▸ **Makale**
+-------+

HDP'NİN GÜLEN HAREKETİNDEKİ "MUHALİFLİĞİ" GÖRMESİ ÜZERİNE BİR YORUM
Feyzi Çelik
ÇÖZÜMÜN UÇURUMUNDAKİ SÜREÇ VE KÜRDİSTAN
15.04.2015
"Seni başkan yapmayacağız" sözü çok haklı bir söz olsa da 10 Ağustos 2014'ten sonra bir anlamı kalmadı. Bunun ciddiyeti o zaman anlaşılmalı, ona göre birlikte hareket edilmeliydi. "Yasal başkan" olmak belki sorun değil ancak "yasadışı/fiili başkan" olmak büyük bir sorun ve de bunu normalmiş gören bir anlayış. Ona karşı çıkabilecek kimse yok. Dolu dizgin başını almış gidiyor.
Açık ameliyat yapılmış, hasta ameliyat masasında, hastanın geleceği "doktor" dahi olmayan birinin elinde. Ne gelmek isteyen doktora izin veriyor. Ne de hastanın o masadan alınıp başka hastaneye götürülmesine imkan var.
HDP'nin kararsızlığı ve açmazı. AKP ve Erdoğan sonrası oluşacak belirsizliğin verdiği kaygıyı gidermek için bir şey yapılmıyor. Şu anda AKP'ye muhalefetin ana kalbi Gülen hareketinde görülüyor. Gülen hareketi bu açıdan elinden geleni yapıyor. Mücadele ve direnişini genişletiyor.

+-------+

▸ **Veri Kesiti**

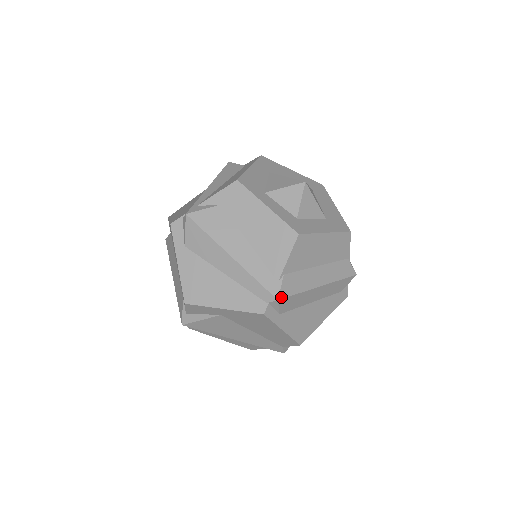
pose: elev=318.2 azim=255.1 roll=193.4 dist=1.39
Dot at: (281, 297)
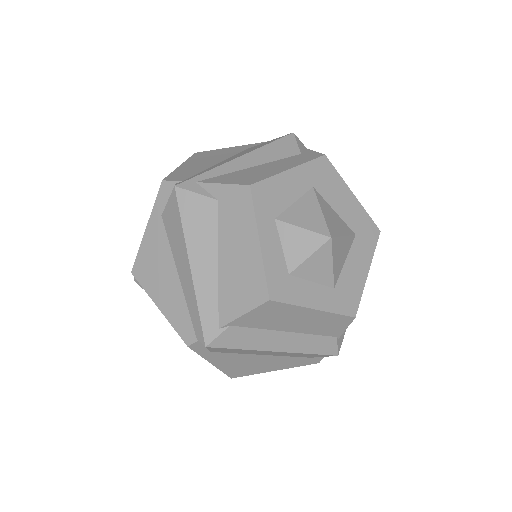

+-------+

▸ **Verilen Alıştırma A**
Makaledeki bilgilere göre aşağıdaki soruları yanıtlayınız.
(i) "Seni başkan yapmayacağız" sözü hangi tarihten sonra anlamını yitirmiştir?
(ii) Ameliyat benzetmesinde hastanın geleceği kimin elindedir?
(iii) Şu anda AKP'ye muhalefetin ana kalbi nerede görülmektedir?
▸ **Verilen Alıştırma B**
HDP ve Gülen hareketi üzerine yazılmış makaleyi, son cümlesinin ardından bir paragraf ekleyerek uzatınız.

▸ **Cevap A**
(i) 10 Ağustos 2014'ten sonra.
(ii) "Doktor" dahi olmayan birinin elinde.
(iii) Gülen hareketinde.

▸ **Cevap B**
HDP'nin bunu görüp kararını vermesi gerekiyor. HDP ne tamamen AKP'den kopuyor ne de gerçek muhalefet odaklarına yaklaşamıyor. Ya mevcut durumda AKP ile birlikte hareket edecek ya da geliştirmeye çalıştığı AKP/Erdoğan karşıtlığını cepheleştirmek dahil olmak üzere Gülen hareketiyle birlikte hareket edecektir. Aksi durum, tavırsızlık olarak algılanacaktır. Bu da AKP'ye sessiz destek anlamına geleceği için AKP buradan elde ettiği başarıyı kendinden menkul sayacaktır. Sessiz destek böylece, alttan alta doğru HDP'ye açıktan şiddete dönüşecektir. Nispetten Gezi ve 17-25 Aralıkta olan da buydu. Sonuçta bir kısım KCK'linin tahliyesinden öte bir sonuç alınamadı. Halen binlerce kişi yargılanıyor, cezası onaylananlar hapse atılıyor. İktidarın tedrici şiddetinin başlangıcı anlaşılmadıkça, en sonunda şiddetin mağduru sen olursun ve de yanında destek de bulmaktan yoksun olursun.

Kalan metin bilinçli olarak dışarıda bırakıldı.